Grandes players como Panvel e Iguatemi, têm a praticidade como um dos principais pilares da experiência na loja física. "Percebemos um consumidor que quer cada vez mais aproveitar o seu tempo, que busca a praticidade, de um local onde possa resolver muitas coisas ao mesmo tempo, resolver a vida, como costumo dizer", diz a gerente-geral do Shopping Iguatemi Porto Alegre, Nailê Santos.
Além das compras, é possível fazer academia, um exame médico, uma reunião de negócios ou de lazer, programas para pais e filhos, cinema, jantar, procedimentos estéticos, massagem, etc. "Temos até uma oficina mecânica", fundamenta. No ParkShopping Canoas, na Região Metropolitana, os atrativos contemplam até pista de patinação artificial.
+++++
# Como proceder
Repita integralmente o texto sobre a praticidade como pilar da experiência na loja física. Os registros não são necessários para este trabalho.

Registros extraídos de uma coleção
+++++
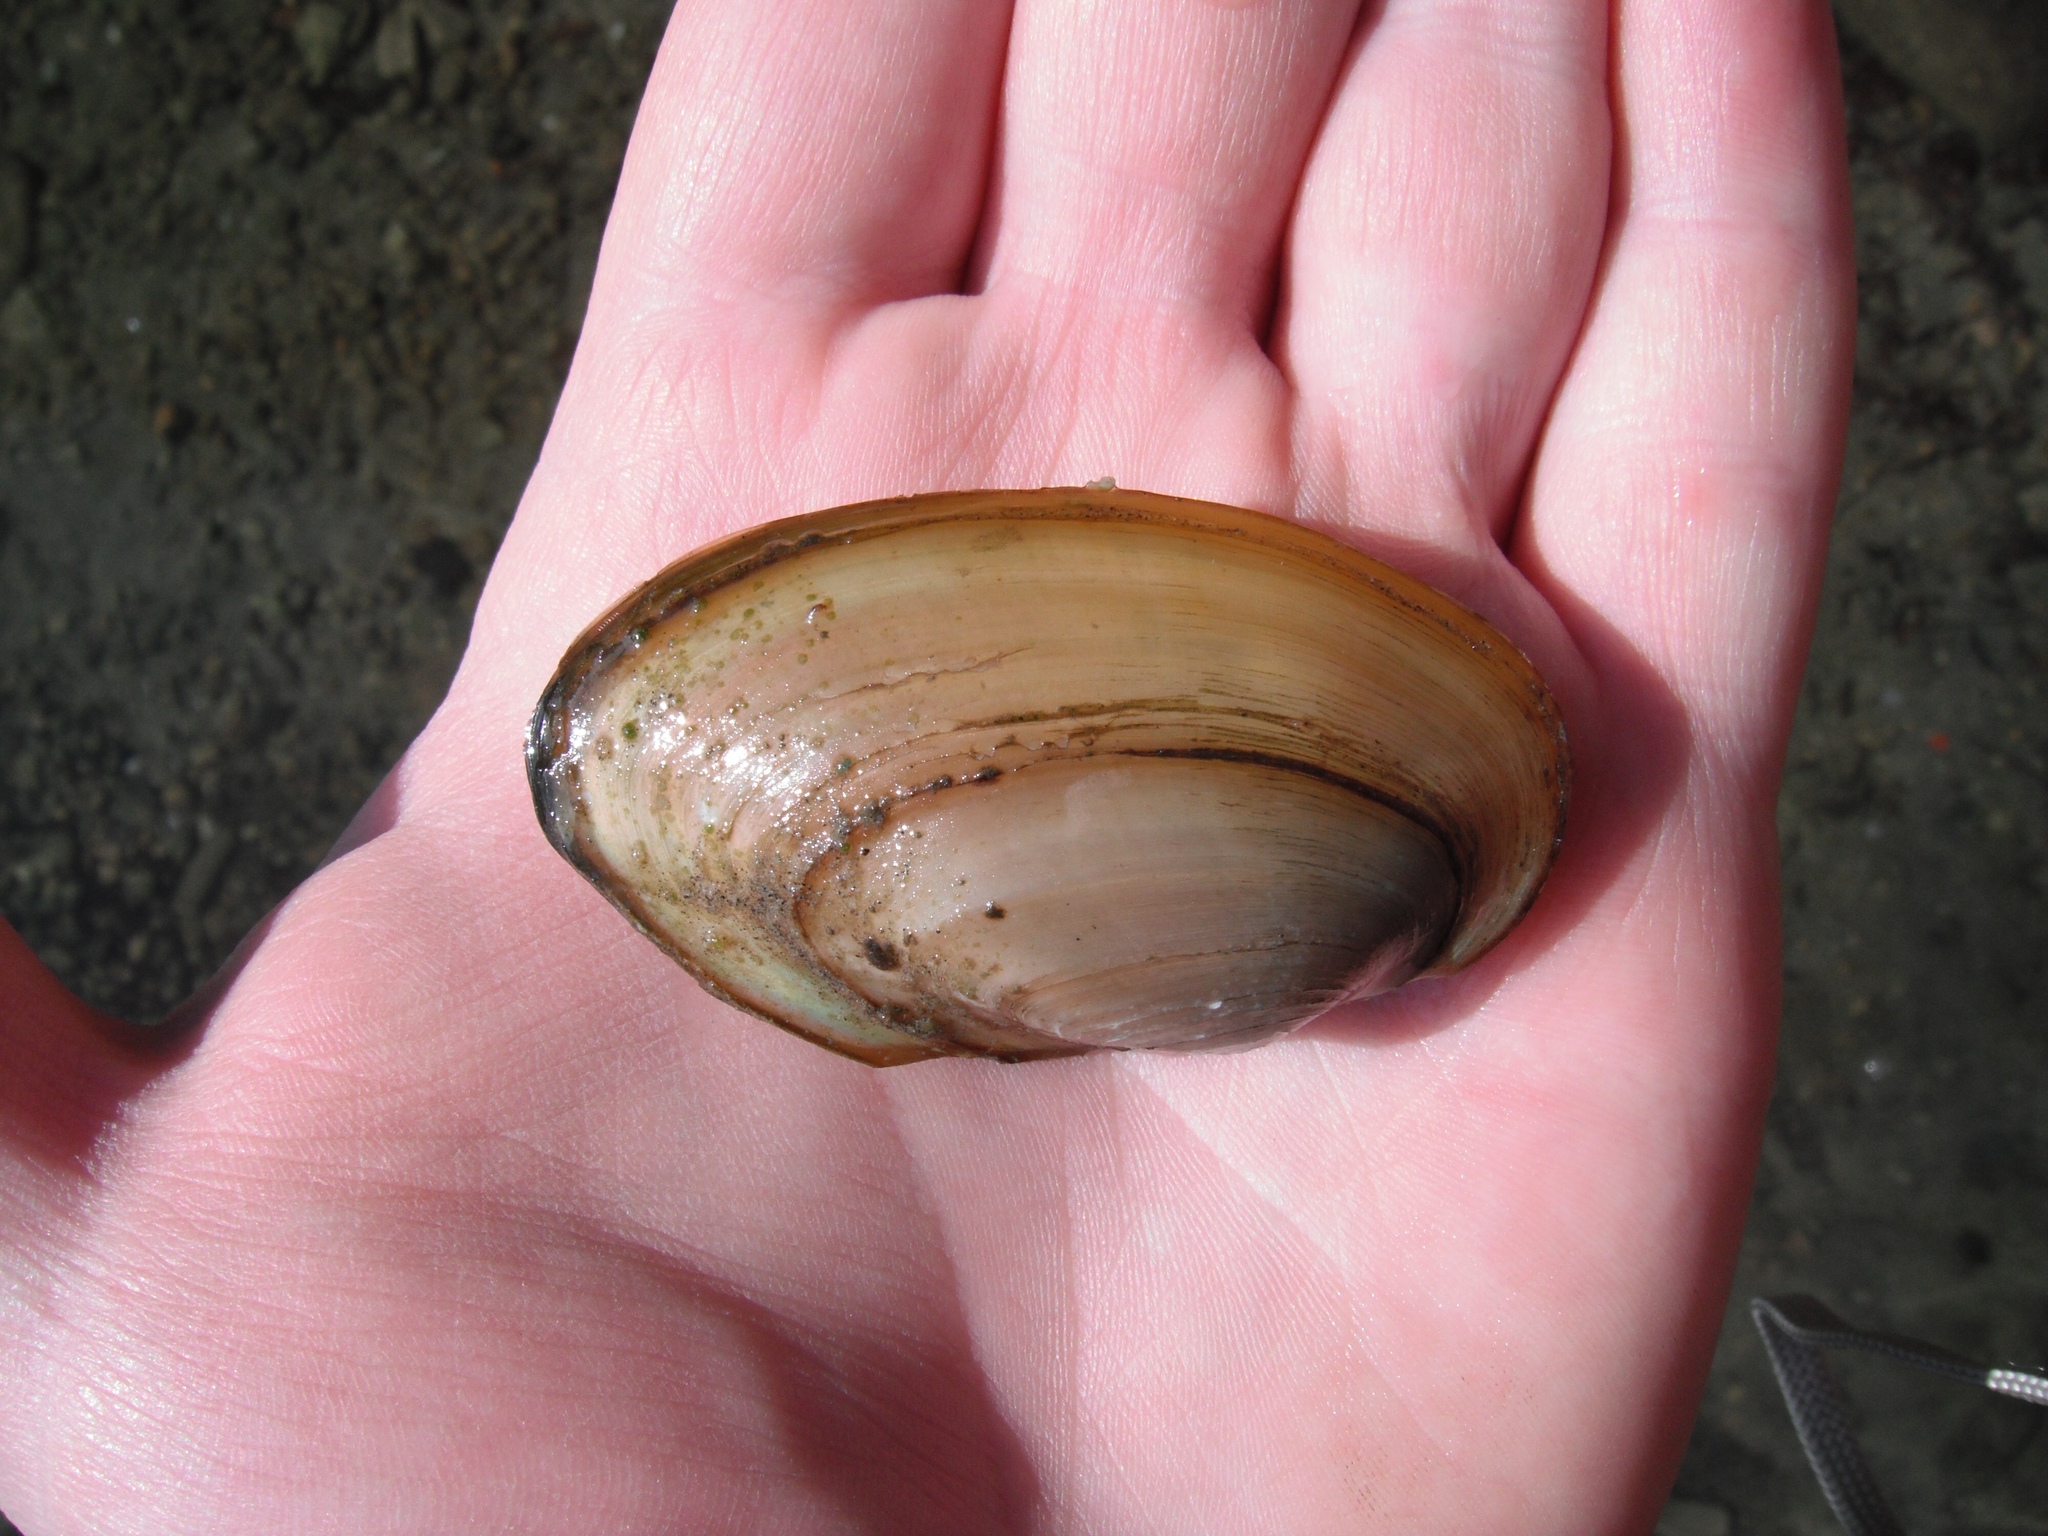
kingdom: Animalia
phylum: Mollusca
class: Bivalvia
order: Unionida
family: Unionidae
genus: Pyganodon
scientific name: Pyganodon grandis
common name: Giant floater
+++++
# Resposta
Grandes players como Panvel e Iguatemi, têm a praticidade como um dos principais pilares da experiência na loja física. "Percebemos um consumidor que quer cada vez mais aproveitar o seu tempo, que busca a praticidade, de um local onde possa resolver muitas coisas ao mesmo tempo, resolver a vida, como costumo dizer", diz a gerente-geral do Shopping Iguatemi Porto Alegre, Nailê Santos.
Além das compras, é possível fazer academia, um exame médico, uma reunião de negócios ou de lazer, programas para pais e filhos, cinema, jantar, procedimentos estéticos, massagem, etc. "Temos até uma oficina mecânica", fundamenta. No ParkShopping Canoas, na Região Metropolitana, os atrativos contemplam até pista de patinação artificial.